The task =
Find the line with "exposure_s: 1/320" in the entries below, then output every line from it down to the line with "focal_mm: 55", exactly and with no pictures.

++++ Input data

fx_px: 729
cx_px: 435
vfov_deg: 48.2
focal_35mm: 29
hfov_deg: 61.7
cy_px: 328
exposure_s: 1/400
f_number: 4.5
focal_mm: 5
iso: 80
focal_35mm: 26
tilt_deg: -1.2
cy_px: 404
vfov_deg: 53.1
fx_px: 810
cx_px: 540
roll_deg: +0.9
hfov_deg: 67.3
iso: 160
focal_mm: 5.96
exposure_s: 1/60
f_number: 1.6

++++++++
++++ Input data

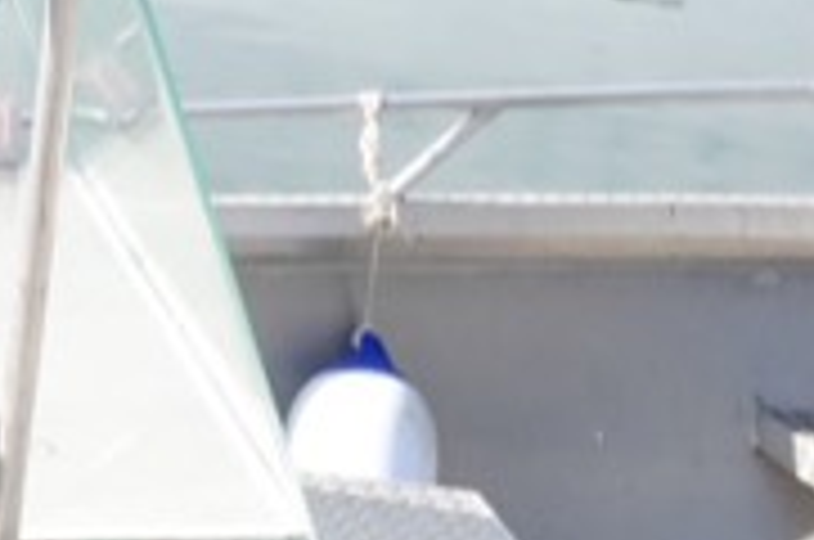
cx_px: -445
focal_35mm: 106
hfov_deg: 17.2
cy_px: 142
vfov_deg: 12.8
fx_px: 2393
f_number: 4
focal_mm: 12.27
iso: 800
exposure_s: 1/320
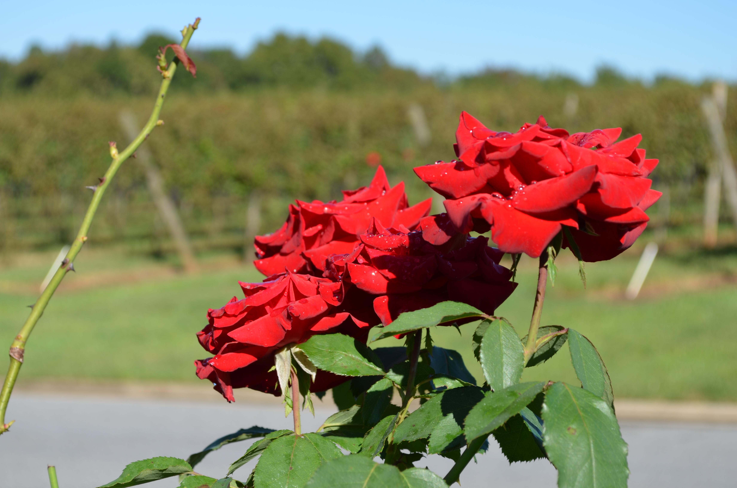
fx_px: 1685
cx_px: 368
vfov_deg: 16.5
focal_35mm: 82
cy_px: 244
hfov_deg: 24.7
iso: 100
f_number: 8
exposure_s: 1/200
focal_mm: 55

++++++++

Solution to this problem =
exposure_s: 1/320
fx_px: 1685
cx_px: 368
vfov_deg: 16.5
focal_35mm: 82
cy_px: 244
hfov_deg: 24.7
iso: 100
f_number: 8
exposure_s: 1/200
focal_mm: 55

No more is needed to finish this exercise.